Volsko and others evaluated endotracheal tube position in infants and children using a retrospective record review. They report a significant proportion of tubes were malpositioned on post-intubation chest radiograph. Most of these findings did not lead to clinical consequences.
Deshpande et al describe the placement and securing of a newly designed endotracheal tube compared to a standard tube in a model setting. There were few differences in provider performance between tubes. Importantly, the new tube is meant to reduce unplanned extubation, but that was not evaluated in this study.
Sarhan and others evaluated the effect of a new holding chamber used with a jet and mesh nebulizer on medication delivery in a model and in healthy volunteers. Their data suggest that the holding chamber and mesh nebulizer resulted in an increased medication delivery compared to use of a T-piece.
Passive circuits are in part a key to the successful application of noninvasive ventilation, with ventilators meant to operate with a leak. De Mattia et al compared passive circuits to circuits with an exhalation valve in a small group of subjects with amyotrophic lateral sclerosis at home. They report greater technical adverse events with the active circuit, but these were not associated with important outcomes. Importantly, the a priori decision to use passive versus active circuits may have impacted results, as active circuits were more likely to be applied in subjects with more advanced disease. Passive circuits might also be associated with less reliable tidal volume delivery, an important consideration.
In a bench study of adaptive pressure support, Stagnara and colleagues evaluated the tidal volume (VT) reported to the memory of noninvasive ventilators compared to a laboratory measurement. They report that PEEP, non-intentional leak, and lung model conditions impacted accuracy, primarily underestimating VT. Both the mode and passive circuits may contribute to the inaccuracy in VT measurement. The use of ventilator-recorded volumes to evaluate therapy at intervals or via telemedicine must take these findings into account.

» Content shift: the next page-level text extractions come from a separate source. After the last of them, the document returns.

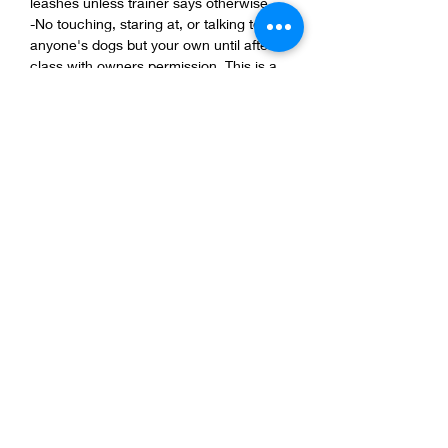
leashes unless trainer says otherwise.
-No touching, staring at, or talking to 
anyone's dogs but your own until after 
class with owners permission. This is a 
safe class for all dogs with all background 
be respectful of them.
-Keep your dog 5ft apart from other dogs.
-1 dog per person and 1 person per dog, 
NO KIDS! 
Show More
Share this event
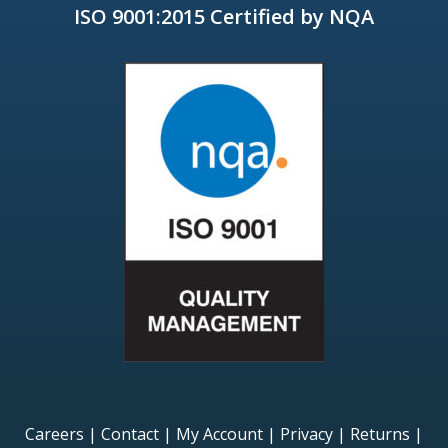
ISO 9001:2015 Certified by NQA
Careers
|
Contact
|
My Account
|
Privacy
|
Returns
|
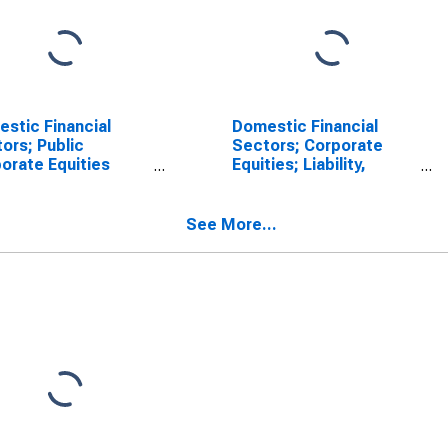
stic Financial
Domestic Financial
ors; Public
Sectors; Corporate
orate Equities
Equities; Liability,
al to Total Before
Market Value Levels
q4); Liability, Level
SCONTINUED)
See More...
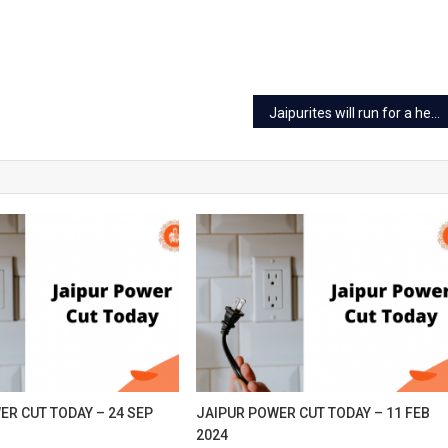
p
24
Jaipurites will run for a healthy heart on 22 Sep
ER CUT TODAY – 24 SEP
JAIPUR POWER CUT TODAY – 11 FEB
2024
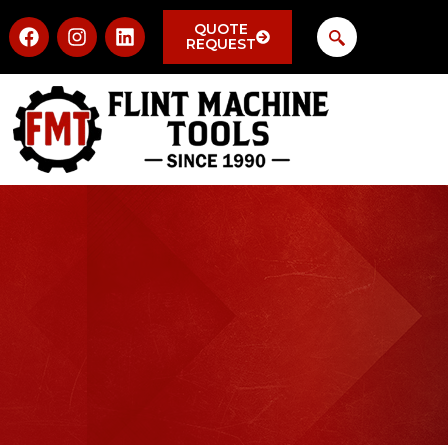
QUOTE
REQUEST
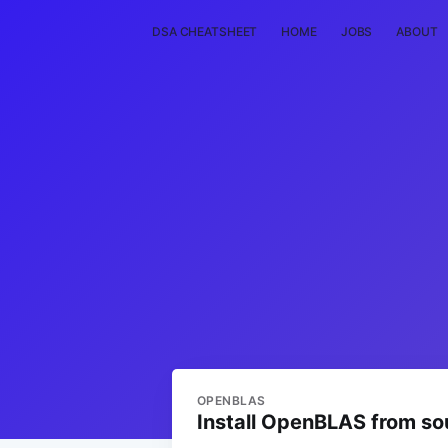
DSA CHEATSHEET
HOME
JOBS
ABOUT
OPENBLAS
Install OpenBLAS from so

Recent studies have failed to demonstrate improved outcomes associated with heliox during mechanical ventilation. Wise et al performed a single center retrospective review of heliox use for treatment of congenital diaphragmatic hernia, reporting reduced PaCO2 and improved pH compared to conventional mechanical ventilation. Importantly, this was coupled with permissive hypercapnia, which has recently been shown to have a negative impact in this population. To define the role of heliox, prospective controlled trials are required.
Williams and others studied the impact of different closed-circuit suction catheter designs on pMDI aerosol delivery with and without simulated exhaled humidity in a lung model. They report that exhaled humidity impacted measurements and closed-circuit adapters varied in performance. This study highlights some of the limitations of models used to evaluate aerosol delivery.

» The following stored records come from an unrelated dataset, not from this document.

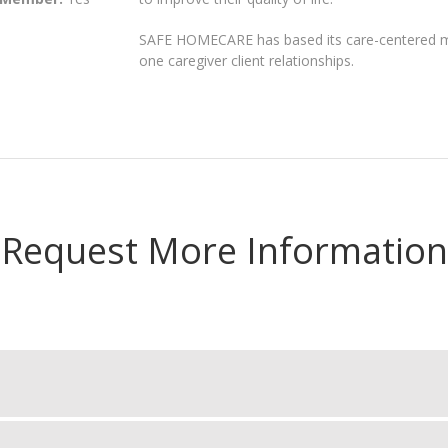
SAFE HOMECARE has based its care-centered mo
one caregiver client relationships.
Request More Information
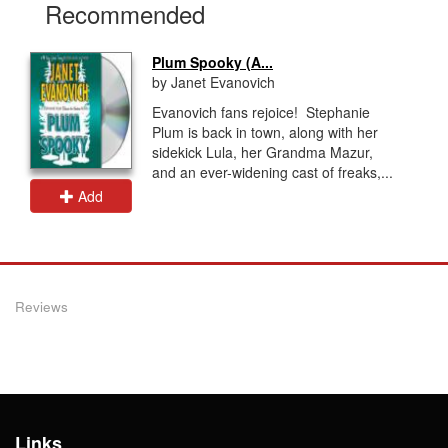
Recommended
Plum Spooky (A...
by Janet Evanovich
Evanovich fans rejoice! Stephanie
Plum is back in town, along with her
sidekick Lula, her Grandma Mazur,
and an ever-widening cast of freaks,...
Add
Reviews
Links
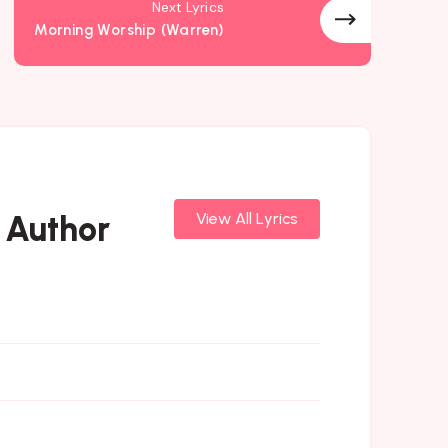
Next Lyrics
Morning Worship (Warren)
 Author
View All Lyrics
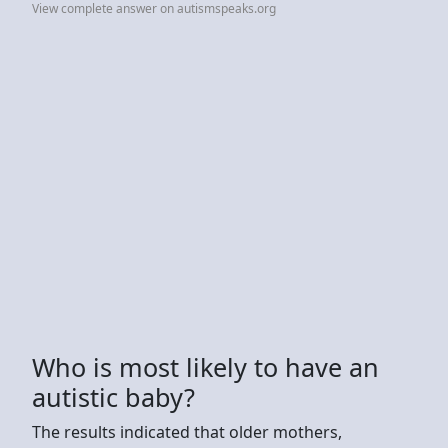
View complete answer on autismspeaks.org
Who is most likely to have an
autistic baby?
The results indicated that older mothers,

This year's New Horizon's Symposium features the role of ECMO. Advances in the safety and simplicity of ECMO have resulted in a meteoric rise in the use of ECMO for both cardiovascular and respiratory disease. This series of papers describes new technology, the use of ECMO in hypercapnic respiratory failure, and ECMO to facilitate lung protection. These papers are definitive reviews but must be considered in light of the Rescue Lung Injury in Severe ARDS (EOLIA) Trial that found no difference in 60-d mortality between ECMO and conventional ventilation when using ECMO as a rescue therapy.